La globalización, con su flujo anárquico de bienes y personas que responden a un mismo patrón económico, diluyó la perspectiva punitivista religiosa que justificaba las pestes de antaño. El anatema del “castigo divino”, que también era de derecha en tiempos en que no había izquierda, se abatía sobre una determinada comunidad y no había posibilidades de que el azote vengador se extendiera indiscriminadamente por todo el planeta. Como en Sodoma y Gomorra, cada pueblo purgaba con la muerte derivada del tifus, la peste bubónica o la fiebre tifoidea, supuestas ofensas al Altísimo. Hoy la perspectiva punitivista religiosa está encapsulada en el plano de lo grotesco, aunque debe reconocerse que también habilita un avance civilizatorio gracias a su vinculación con el negocio capitalista: un pastor evangélico dijo en Nueva Zelanda que el coronavirus es producto del “alejamiento de Dios”, pero tranquilizó a sus fieles subrayando que quienes paguen el diezmo estarán protegidos del flagelo.

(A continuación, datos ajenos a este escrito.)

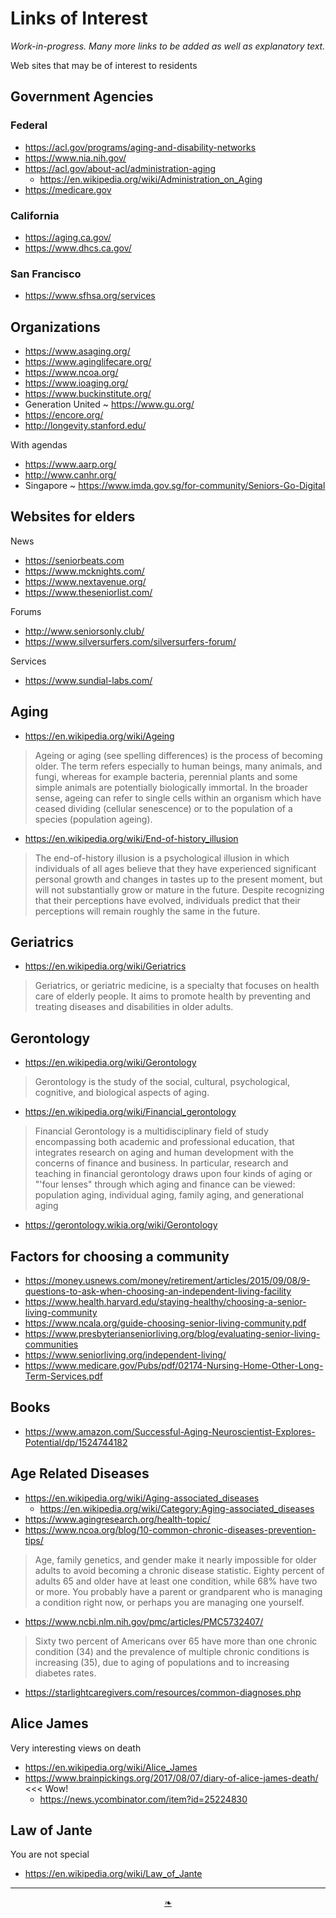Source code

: # Links of Interest

_Work-in-progress. Many more links to be added as well as explanatory text._

Web sites that may be of interest to residents


## Government Agencies

### Federal

* https://acl.gov/programs/aging-and-disability-networks
* https://www.nia.nih.gov/
* https://acl.gov/about-acl/administration-aging
	* https://en.wikipedia.org/wiki/Administration_on_Aging
* https://medicare.gov

### California


* https://aging.ca.gov/
* https://www.dhcs.ca.gov/

### San Francisco

* https://www.sfhsa.org/services


## Organizations

* https://www.asaging.org/
* https://www.aginglifecare.org/
* https://www.ncoa.org/
* https://www.ioaging.org/
* https://www.buckinstitute.org/
* Generation United ~ https://www.gu.org/
* https://encore.org/
* http://longevity.stanford.edu/

With agendas

* https://www.aarp.org/
* http://www.canhr.org/
* Singapore ~ https://www.imda.gov.sg/for-community/Seniors-Go-Digital


## Websites for elders

News

* https://seniorbeats.com
* https://www.mcknights.com/
* https://www.nextavenue.org/
* https://www.theseniorlist.com/

Forums

* http://www.seniorsonly.club/
* https://www.silversurfers.com/silversurfers-forum/

Services

* https://www.sundial-labs.com/


## Aging

* https://en.wikipedia.org/wiki/Ageing
>Ageing or aging (see spelling differences) is the process of becoming older. The term refers especially to human beings, many animals, and fungi, whereas for example bacteria, perennial plants and some simple animals are potentially biologically immortal. In the broader sense, ageing can refer to single cells within an organism which have ceased dividing (cellular senescence) or to the population of a species (population ageing).
* https://en.wikipedia.org/wiki/End-of-history_illusion
>The end-of-history illusion is a psychological illusion in which individuals of all ages believe that they have experienced significant personal growth and changes in tastes up to the present moment, but will not substantially grow or mature in the future. Despite recognizing that their perceptions have evolved, individuals predict that their perceptions will remain roughly the same in the future.

## Geriatrics

* https://en.wikipedia.org/wiki/Geriatrics
>Geriatrics, or geriatric medicine, is a specialty that focuses on health care of elderly people. It aims to promote health by preventing and treating diseases and disabilities in older adults.

## Gerontology

* https://en.wikipedia.org/wiki/Gerontology
> Gerontology is the study of the social, cultural, psychological, cognitive, and biological aspects of aging.
* https://en.wikipedia.org/wiki/Financial_gerontology
> Financial Gerontology is a multidisciplinary field of study encompassing both academic and professional education, that integrates research on aging and human development with the concerns of finance and business.
> In particular, research and teaching in financial gerontology draws upon four kinds of aging or "'four lenses" through which aging and finance can be viewed: population aging, individual aging, family aging, and generational aging
* https://gerontology.wikia.org/wiki/Gerontology


## Factors for choosing a community

* https://money.usnews.com/money/retirement/articles/2015/09/08/9-questions-to-ask-when-choosing-an-independent-living-facility
* https://www.health.harvard.edu/staying-healthy/choosing-a-senior-living-community
* https://www.ncala.org/guide-choosing-senior-living-community.pdf
* https://www.presbyterianseniorliving.org/blog/evaluating-senior-living-communities
* https://www.seniorliving.org/independent-living/
* https://www.medicare.gov/Pubs/pdf/02174-Nursing-Home-Other-Long-Term-Services.pdf


## Books

* https://www.amazon.com/Successful-Aging-Neuroscientist-Explores-Potential/dp/1524744182


## Age Related Diseases

* https://en.wikipedia.org/wiki/Aging-associated_diseases
	* https://en.wikipedia.org/wiki/Category:Aging-associated_diseases
* https://www.agingresearch.org/health-topic/
* https://www.ncoa.org/blog/10-common-chronic-diseases-prevention-tips/
> Age, family genetics, and gender make it nearly impossible for older adults to avoid becoming a chronic disease statistic. Eighty percent of adults 65 and older have at least one condition, while 68% have two or more. You probably have a parent or grandparent who is managing a condition right now, or perhaps you are managing one yourself.
* https://www.ncbi.nlm.nih.gov/pmc/articles/PMC5732407/

> Sixty two percent of Americans over 65 have more than one chronic condition (34) and the prevalence of multiple chronic conditions is increasing (35), due to aging of populations and to increasing diabetes rates.
* https://starlightcaregivers.com/resources/common-diagnoses.php



## Alice James

Very interesting views on death

* https://en.wikipedia.org/wiki/Alice_James
* https://www.brainpickings.org/2017/08/07/diary-of-alice-james-death/ <<< Wow!
	* https://news.ycombinator.com/item?id=25224830

## Law of Jante

You are not special

* https://en.wikipedia.org/wiki/Law_of_Jante


***

<center title="hello!" ><a href=javascript:window.scrollTo(0,0); class=aDingbat > ❧ </a></center>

El neoliberalismo mediático, (un epígono hipermoderno de las viejas divinidades, pero mucho más dañino) le bajó el precio a la amenaza sobrenatural. Cayó a la tierra, identificó la culpa original (China, los chinos) y se reservó de la vieja receta religiosa el único ingrediente que no tiene fecha de vencimiento en la historia de la humanidad: el miedo.
No es necesario abundar en detalles sobre la ubicación del miedo en el arco ideológico. Siempre fue de derecha. No tanto por su esencia (terreno fértil para una discusión filosófica que excede largamente nuestras posibilidades) como por sus efectos prácticos sobre la gente. Cada vez que el miedo se contagia, todas las palabras que derivan del “pánico” (xenofobia, racismo, vigilancia extrema, aislamiento, persecución, fobia, segregación, etcétera) llevan al repliegue del “mundo sano” sobre sí mismo.
El contagio puede ser real o imaginario. Se construye. Cuando un canal de televisión divide la pantalla en ocho para mostrar los ocho casos de coronavirus en ocho hospitales distintos, con móviles en vivo y zócalos apocalípticos, los infectados por el virus pasan a ser, potencialmente, 8 millones. El efecto reaccionario que el pánico lleva en su sangre va mucho más allá del objetivo mediático de horadar a un determinado gobierno. Tiende, más bien, a aislar a cada televidente/ciudadano (o consumidor de redes sociales/ciudadano) de todo lazo social que no esté determinado por la relación directa entre su vida y la enfermedad. En ese sentido, hasta las pobres e ignorantes sociedades medievales de Europa y de Asia azotadas por la peste bubónica (la tristemente célebre “peste negra”) estaban exentas de ese prurito de fobia social, porque tenían claro que el castigo venía “de arriba”. Ahora un simple estornudo convierte al vecino en un posible enemigo, un potencial asesino del que hay que cuidarse. Ni que hablar si es chino, descendiente de chinos o tiene una tía que viene de visitar familiares en Italia.
Debe decirse, sin embargo, que el coronavirus se guardó una cualidad más afín al ideario progresista: es “democrático”, no distingue clases (inclusive hasta ahora fue más cruel con los segmentos sociales que tienen la posibilidad económica de viajar) ni razas, ni credos. Pero esta pequeña concesión, portadora de un espíritu inclusivo que nadie está reclamando, se ve contrarrestada por una certeza: si la economía real de los países cae en picada como consecuencia del virus, un puñado de buitres –quizás los mismos que venden y compran bonos en default y ponen y sacan gobiernos— se va a quedar con lo quede del mundo. Eso sí que sería bien de derecha.